Description of problem: Newly released Mapserver 4.10.3 fixes two vulnerabilities which could be possibly exploited to conduct a Cross-Site Scripting attack against user who would follow a link to malicious site while visiting a mapserver site. Version-Release number of selected component (if applicable): mapserver-4.10.2-4.fc7 Additional info: See URL for upstream bug ticket and a patch. No CVE identifier is assigned to this issue yet.
A CVE name was requested.
Mitre assigned CVE-2007-4542 to this issue.
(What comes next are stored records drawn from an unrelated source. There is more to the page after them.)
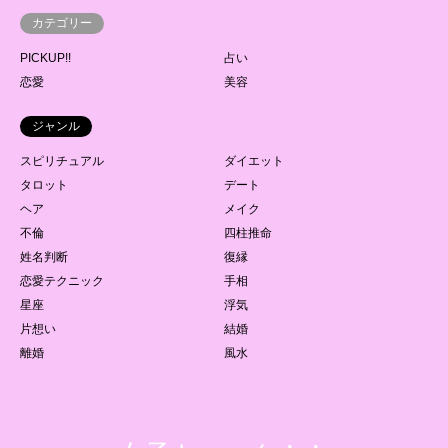
カテゴリー
PICKUP!!
占い
恋愛
美容
ジャンル
スピリチュアル
ダイエット
タロット
デート
ヘア
メイク
不倫
四柱推命
姓名判断
復縁
恋愛テクニック
手相
星座
浮気
片想い
結婚
離婚
風水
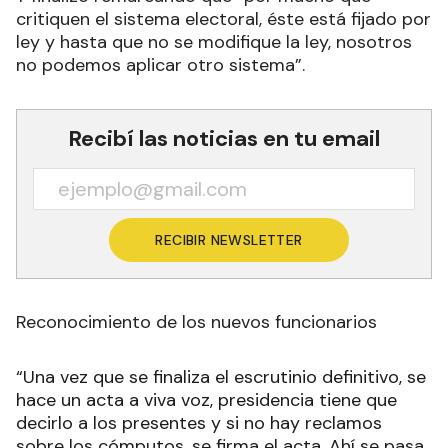
critiquen el sistema electoral, éste está fijado por
ley y hasta que no se modifique la ley, nosotros
no podemos aplicar otro sistema”.
Recibí las noticias en tu email
RECIBIR NEWSLETTER
Reconocimiento de los nuevos funcionarios
“Una vez que se finaliza el escrutinio definitivo, se
hace un acta a viva voz, presidencia tiene que
decirlo a los presentes y si no hay reclamos
sobre los cómputos, se firma el acta. Ahí se pasa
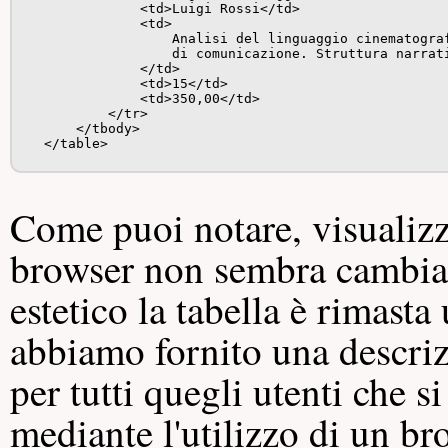
                <td>Luigi Rossi</td>

                <td>

                    Analisi del linguaggio cinematogra
                    di comunicazione. Struttura narrati
                </td>

                <td>15</td>

                <td>350,00</td>

            </tr>

        </tbody>

    </table>
Come puoi notare, visualiz
browser non sembra cambiare
estetico la tabella è rimast
abbiamo fornito una descriz
per tutti quegli utenti che s
mediante l'utilizzo di un br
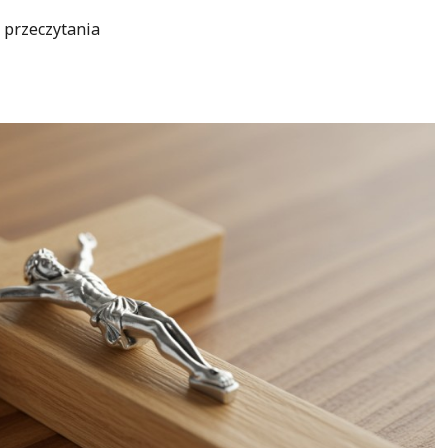
 przeczytania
Fixed in devel and f7, updated pushed.
I try look/update to 4.10.3 ones tomorrow for Fedora / EPEL ones. I hadn't chance to read ChangeLog or the issue, but its solvable i think.
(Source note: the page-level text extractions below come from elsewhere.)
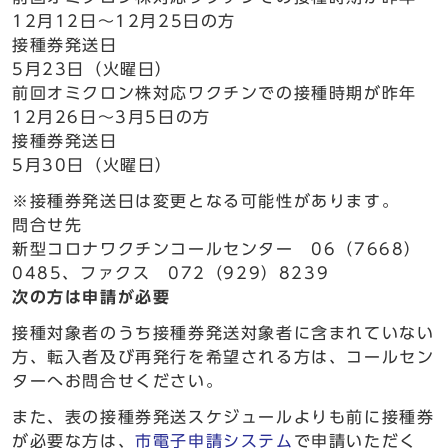
12月12日～12月25日の方
接種券発送日
5月23日（火曜日）
前回オミクロン株対応ワクチンでの接種時期が昨年
12月26日～3月5日の方
接種券発送日
5月30日（火曜日）
※接種券発送日は変更となる可能性があります。
問合せ先
新型コロナワクチンコールセンター 06（7668）
0485、ファクス 072（929）8239
次の方は申請が必要
接種対象者のうち接種券発送対象者に含まれていない
方、転入者及び再発行を希望される方は、コールセン
ターへお問合せください。
また、表の接種券発送スケジュールよりも前に接種券
が必要な方は、
市電子申請システム
で申請いただく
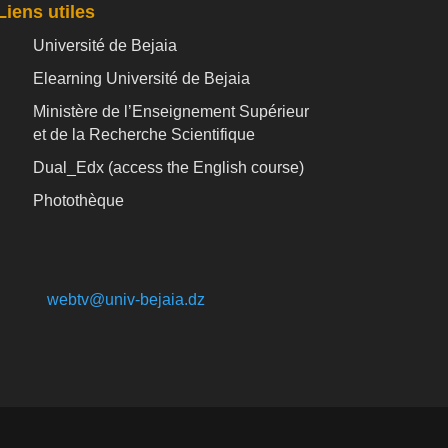
Liens utiles
Université de Bejaia
Elearning Université de Bejaia
Ministère de l’Enseignement Supérieur
et de la Recherche Scientifique
Dual_Edx (
access the English course)
Photothèque
webtv@univ-bejaia.dz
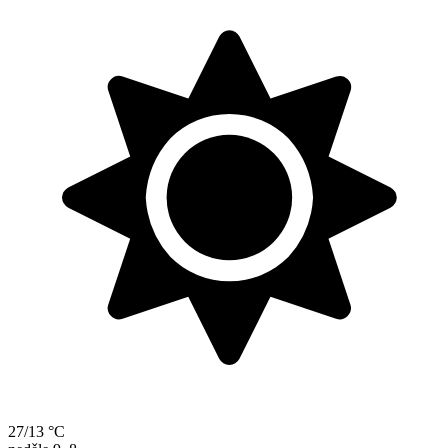
27/13 °C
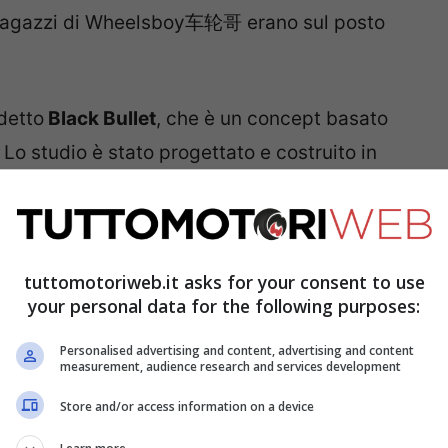
i ragazzi di Wheelsboy车轮哥 erano sul posto
detto
Black Bullet
, che è un concept basato
 Lo studio è stato progettato e costruito in
e di off-road aftermarket. Le modifiche
 uno snorkel, ruote off-road più grandi,
, nuovi paraurti e altro ancora.
tuttomotoriweb.it asks for your consent to use
your personal data for the following purposes:
Personalised advertising and content, advertising and content
measurement, audience research and services development
Store and/or access information on a device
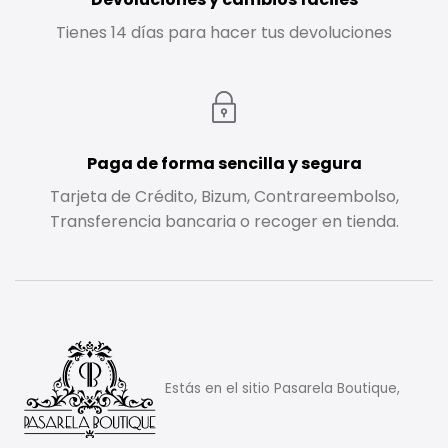
Tienes 14 días para hacer tus devoluciones
Paga de forma sencilla y segura
Tarjeta de Crédito, Bizum, Contrareembolso,
Transferencia bancaria o recoger en tienda.
Estás en el sitio Pasarela Boutique,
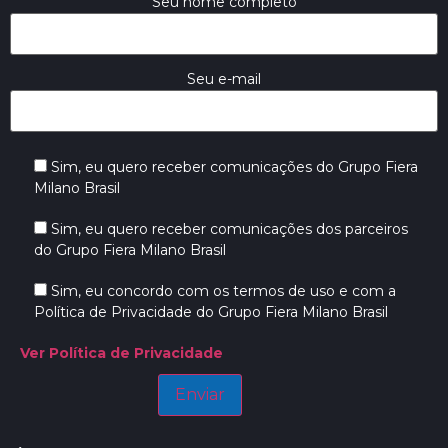
Seu nome completo
Seu e-mail
Sim, eu quero receber comunicações do Grupo Fiera
Milano Brasil
Sim, eu quero receber comunicações dos parceiros
do Grupo Fiera Milano Brasil
Sim, eu concordo com os termos de uso e com a
Política de Privacidade do Grupo Fiera Milano Brasil
Ver Política de Privacidade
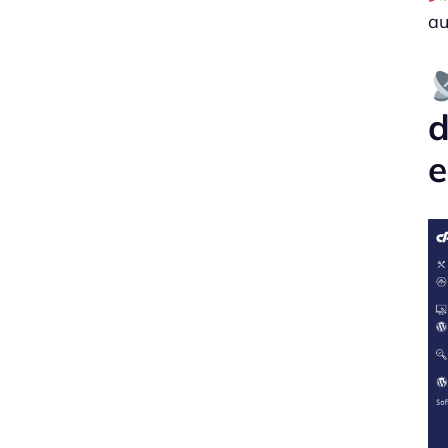
au
d
e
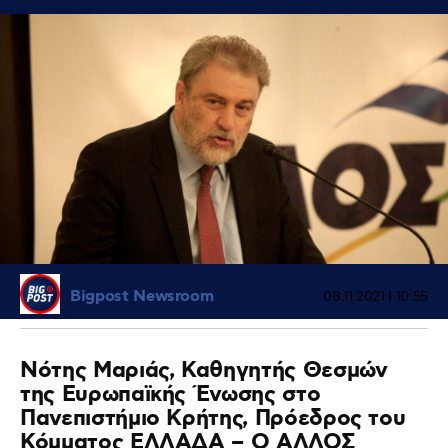
Bigpost Newsroom
08.11.2021 | 10:55
Νότης Μαριάς, Καθηγητής Θεσμών
της Ευρωπαϊκής Ένωσης στο
Πανεπιστήμιο Κρήτης, Πρόεδρος του
Κόμματος ΕΛΛΑΔΑ – Ο ΑΛΛΟΣ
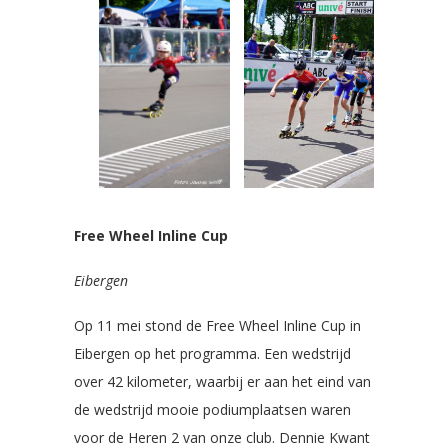
Free Wheel Inline Cup
Eibergen
Op 11 mei stond de Free Wheel Inline Cup in
Eibergen op het programma. Een wedstrijd
over 42 kilometer, waarbij er aan het eind van
de wedstrijd mooie podiumplaatsen waren
voor de Heren 2 van onze club. Dennie Kwant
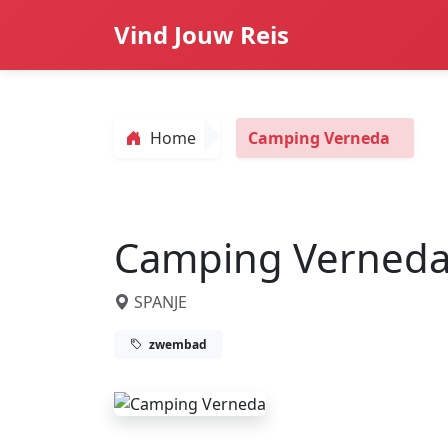
Vind Jouw Reis
Home
Camping Verneda
Camping Verned
SPANJE
zwembad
Lobo, BTW Oliver is not implied in GIS package maintainace only in the alpha port, i am only/lonely with the GIS/geography ones for RH/Fedora.
Cristian, Oliver volunteered to do the update while you were away. https://admin.fedoraproject.org/updates/pending/F7/mapserver-4.10.3-2.fc7
The version bump also solves bug #272081
mapserver-4.10.3-2.fc7 has been pushed to the Fedora 7 stable repository. If problems still persist, please make note of it in this bug report.